她一边问,一边看着这狭小的天井,根本无处藏身,除非……她仰头顺着榆树粗大的主干向上望去,又难以置信地回头看向从兰,难道……
从兰朝她点点头,可惜时处深夜,灯火又弱,不管她把灯举得多高,微弱的火光也只能照到附近的一小片茂密枝叶,即使树上躲着人,也都隐藏在这重重枝叶的阴影后面,根本找不出来。
赵采嫣有一瞬间的犹豫,她这会儿几乎可以肯定,红菱十之*是躲到树上了。可她就带着这几个丫鬟,没法把红菱从树上揪下来或是赶下来。即使找巡夜的婆子来也没用,要去找会爬树的男丁或护院小厮来,上树抓人。
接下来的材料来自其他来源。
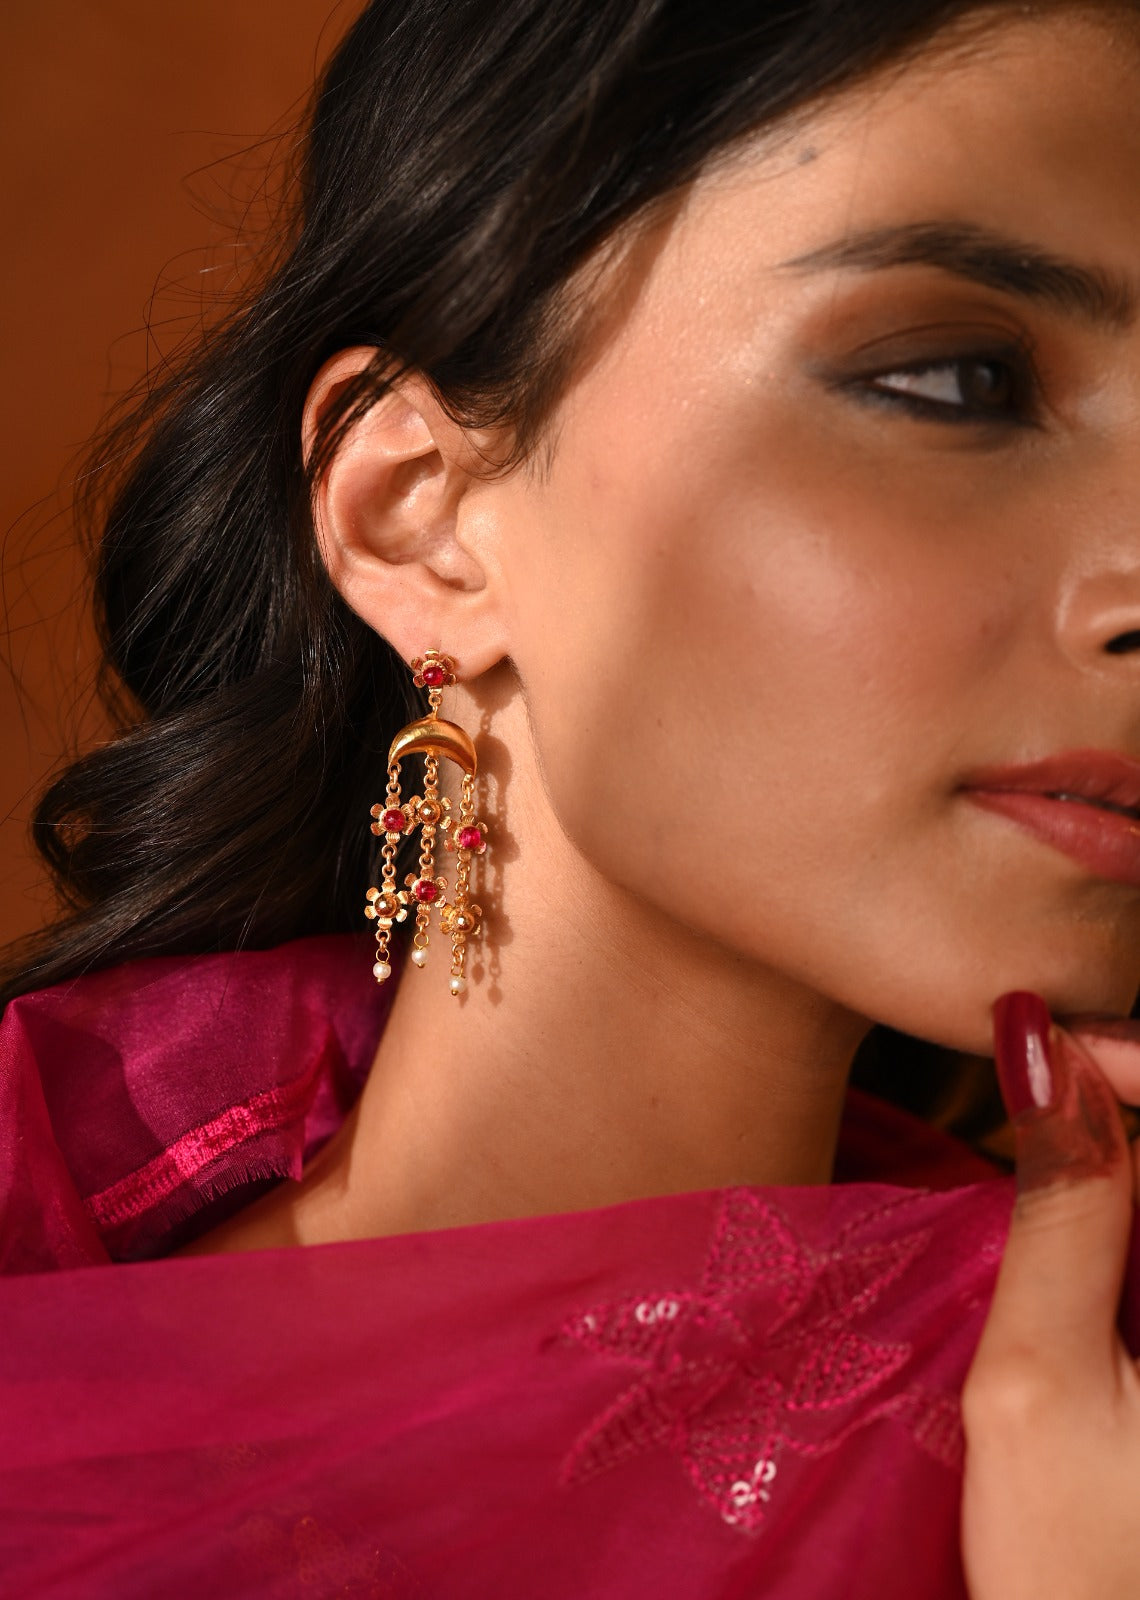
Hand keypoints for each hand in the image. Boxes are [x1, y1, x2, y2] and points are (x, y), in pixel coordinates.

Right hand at [960, 994, 1139, 1599]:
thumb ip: (1060, 1208)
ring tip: (1064, 1138)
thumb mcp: (1038, 1379)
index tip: (1057, 1053)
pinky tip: (1101, 1215)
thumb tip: (1039, 1043)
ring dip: (1132, 1157)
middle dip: (1133, 1104)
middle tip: (1055, 1091)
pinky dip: (1136, 1211)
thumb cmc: (1072, 1565)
可这样一来事情就闹得太大了,全方府的人都会知道这事。
不知为何,此时此地她忽然想起赵晗,她想若是赵晗遇到这样的事会怎么处置?
赵晗向来不会哭闹争抢,你以为她认输了,或以为她不在乎,可她心里都盘算好了,她不在乎表面的上的输赢,只考虑怎么做能得到实实在在的好处,到了最后,回头一瞧,其实赢的都是她。
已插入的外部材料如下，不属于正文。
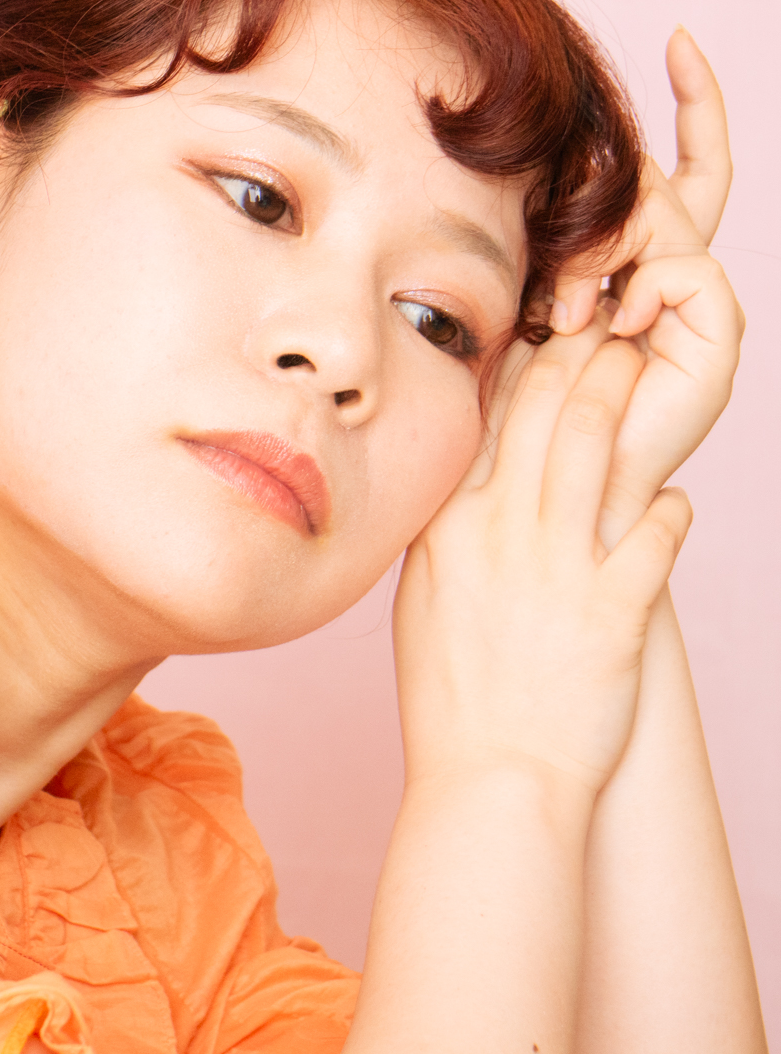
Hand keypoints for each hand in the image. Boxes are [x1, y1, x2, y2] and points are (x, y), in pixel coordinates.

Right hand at [393, 321, 693, 797]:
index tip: (539, 335)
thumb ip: (445, 538)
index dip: (518, 367)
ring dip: (624, 397)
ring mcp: (558, 565)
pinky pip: (656, 534)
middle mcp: (500, 531)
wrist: (493, 777)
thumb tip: (466, 494)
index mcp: (449, 528)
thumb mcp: (424, 601)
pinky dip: (673, 509)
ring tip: (644, 368)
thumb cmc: (452, 698)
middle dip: (579, 357)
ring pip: (596, 448)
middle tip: (604, 325)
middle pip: (545, 414)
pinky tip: (678, 497)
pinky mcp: (616, 606)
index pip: (484, 423)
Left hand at [549, 28, 742, 544]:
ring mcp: (699, 305)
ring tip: (562, 311)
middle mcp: (675, 275)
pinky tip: (602, 326)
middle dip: (648, 163)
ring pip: (666, 220)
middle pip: (690, 180)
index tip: (678, 38)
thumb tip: (530, 177)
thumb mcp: (523, 302)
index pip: (679, 170)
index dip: (693, 106)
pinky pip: (681, 270)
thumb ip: (538, 249)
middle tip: (598, 200)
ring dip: (600, 250)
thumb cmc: (521, 400)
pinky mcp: (715, 336)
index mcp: (633, 263)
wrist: (551, 479)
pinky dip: (631, 290)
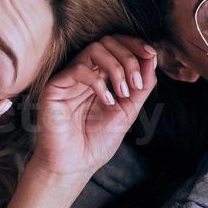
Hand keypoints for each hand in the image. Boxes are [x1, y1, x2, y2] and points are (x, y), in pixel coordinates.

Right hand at [30, 35, 157, 178]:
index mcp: (100, 75)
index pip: (116, 45)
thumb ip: (140, 86)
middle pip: (107, 41)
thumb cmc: (97, 142)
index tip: (151, 54)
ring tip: (123, 92)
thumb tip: (152, 58)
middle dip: (128, 57)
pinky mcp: (54, 87)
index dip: (134, 44)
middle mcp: (84, 72)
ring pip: (93, 49)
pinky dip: (98, 83)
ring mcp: (69, 78)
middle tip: (137, 82)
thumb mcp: (128, 112)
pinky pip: (78, 69)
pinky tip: (107, 101)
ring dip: (116, 67)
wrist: (74, 166)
挨完家法后养伤的这段期间,赵采嫣慢慢想明白了许多事,有时候她甚至会觉得,赵晗也是重活这一世的,不然她是怎么才能做到这样子的?就连她自己都做不到!
可又没人比她更清楚,今生之事已经改变太多,时至如今,已与前世完全不同,赵晗不是因为重生才过得这么好……
若是赵晗在这儿……
她忽然就冷静下来了,就算在这里把红菱揪下树又怎样?痛打一顿出气吗?和泓砚大吵大闹吗?让公婆头疼怎么这院里又出糟心事了吗?
她能有什么好处?
真要闹得这么难看,即使她本来是受委屈的一方,也会丢人至极,让人一并嘲笑。公婆在这件事上按理应该会同情她,替她说话,可一旦事情闹大,他们本来就不喜欢她,再因此颜面受损的话,就算是责罚泓砚一顿吧,与此同时也会觉得她蛮横善妒,恐怕一样不会给她什么好脸色看。
而泓砚……怕是从此就要讨厌上她了吧?
她伤痛地合上双眼,长长地叹了口气,说到底,只是私通丫鬟罢了,虽然不检点,却又算不上是大恶大过。